Rationalization – Employees who feel pressured and who have access to funds or bill paying rationalize their stealing. In nonprofits, where budgets are often tight and compensation may be frozen for extended periods, employees who would otherwise be ethical can get on the slippery slope of rationalization where they convince themselves they are “borrowing” money and intend to pay it back, but never do.

Two of these conditions, pressure and rationalization, are beyond the control of senior management or boards of directors because they can’t be easily detected. Even when they are, senior managers don’t often view them as warning signs of fraud.

“Often, the guy who never takes a vacation is viewed as having a strong work ethic, or as a beneficent control freak,” Stegner says. “But I can’t tell you how many fraud cases have surfaced when the hard working employee finally does take a vacation. The fact it, that employee is often perpetrating a fraud that he or she knows will be discovered if they are not there to keep the cover up going.”

Despite these hidden problems over which management has little control, the third condition, opportunity, can be taken away or greatly reduced, thus providing greater security for your nonprofit organization.

“You can make it nearly impossible to commit occupational fraud by implementing strong, but simple controls,” says Paul O’Grady, an Armanino McKenna Partner who leads the firm’s nonprofit audit practice. “These don’t usually require a big commitment of either time or money.”

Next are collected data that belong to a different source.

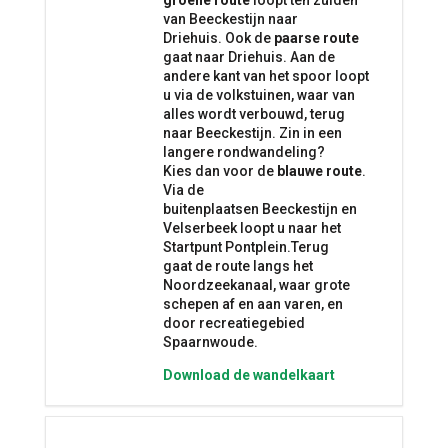
groene route
loopt ten zuiden
van Beeckestijn naar
Driehuis. Ook de
paarse route
gaat naar Driehuis. Aan de
andere kant van het spoor loopt
u via de volkstuinen, waar van
alles wordt verbouwd, terug
naar Beeckestijn. Zin in een
langere rondwandeling?
Kies dan voor de
blauwe route
.
Via de
buitenplaatsen Beeckestijn en
Velserbeek loopt u naar het
Startpunt Pontplein.Terug
gaat de route langs het
Noordzeekanaal, waar grote
schepen af en aan varen, en
door recreatiegebied
Spaarnwoude.
Download de wandelkaart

O’Grady gives a few enterprise wide examples:

Create an anonymous whistleblower or tip system – If you have an employee Intranet website, you can implement a section where personnel who suspect or observe fraud can anonymously feed tips to your human resources or executive team. The employee could opt in or out of revealing their identity through the page and the program should include rewards for employees who tip management off to the problems.

Conduct surprise audits – Ask your internal or external auditors to conduct surprise audits of specific departments or operations and rotate the audits through an annual cycle.

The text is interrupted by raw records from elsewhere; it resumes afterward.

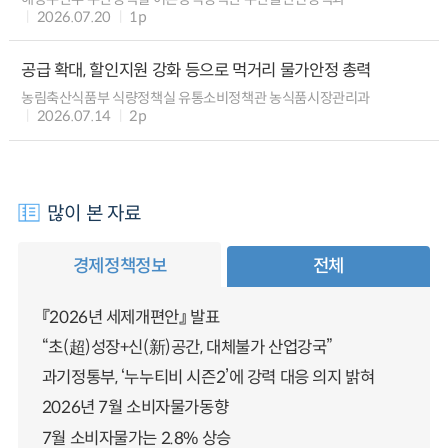
2026.07.20
1p
공급 확대, 할인지원 강화 등으로 먹거리 물가안정 총력
농림축산식품부 식량정책실 유통소비정책관 농식품시장관리과
2026.07.14
2p
많이 본 자료
경제정책정보
전체
『2026년 세제개편안』 발표
“초(超)성장+신(新)공간, 대체불가 산업강국”
과기정통부, ‘누누티비 시즌2’에 강력 대응 의지 밝혀
2026년 7월 소비자물가동향
7월 소비자물가는 2.8% 상승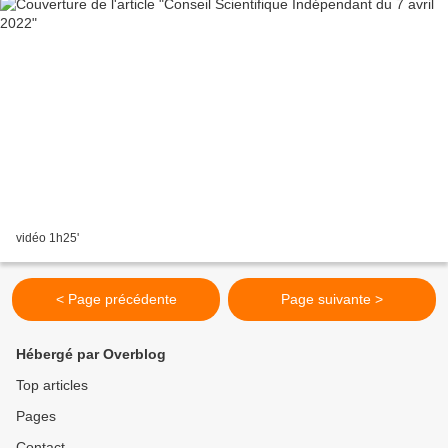
vidéo 1h25'
< Page précédente
Page suivante >
Hébergé par Overblog
Top articles
Pages
Contact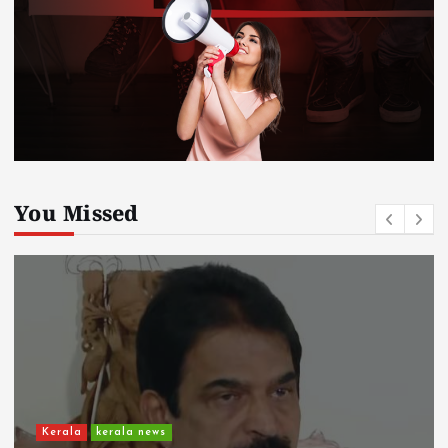
You Missed
Kerala
kerala news
ചാലിശേരിയില്‍ സര്‍ക്കാര്‍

Implement a policy of mandatory vacations – Insist that all employees take vacations. This can be driven through a “use it or lose it” vacation policy, or a simple directive from management. Vacationing regularly also has been proven to have beneficial effects on overall productivity.

Make job rotation routine – Cross training and job rotation are excellent ways to both increase fraud detection (as employees with fresh eyes come into a new job they are more likely to spot issues) and to strengthen your overall organization.

Build an ethical culture – A company either flourishes, or rots, based on the tone set by its CEO and senior management team. If a company expects to maintain a good reputation and wants to be perceived as transparent and trustworthy, you can’t have a CEO known for questionable business and personal behavior. On the other hand, a CEO known for both business acumen and ethical behavior sets a very positive tone that is always well received by employees and the marketplace.

In addition to enterprise wide initiatives, both O’Grady and Stegner say there are numerous financial controls that can be implemented that remove the opportunity to commit fraud. Some of these include:

  • Encourage all employees to take direct deposits.
  • Review detailed payroll reports on a regular basis.
  • Reconcile bank statements promptly.
  • Insist on original receipts for all out of pocket expense reimbursements.
  • Segregate accounting from cash receipts reporting.
  • Ensure the monthly close happens at the end of each month.
  • Regularly review accounts payable and vendor listings.
  • Employ your auditors to look at financial processes and test transactions following a downsizing (downsizings where employees are laid off often reveal previous fraudulent activity).
  • Do not allow a single employee to perform multiple financial tasks such as signing checks, authorizing disbursements, recording transactions and reconciling bank statements.

With times being difficult right now, Stegner says that for nonprofits, it is more important than ever to create a strong culture of ethics and to implement even stronger financial controls. He sums it up this way: “Trust, but verify.”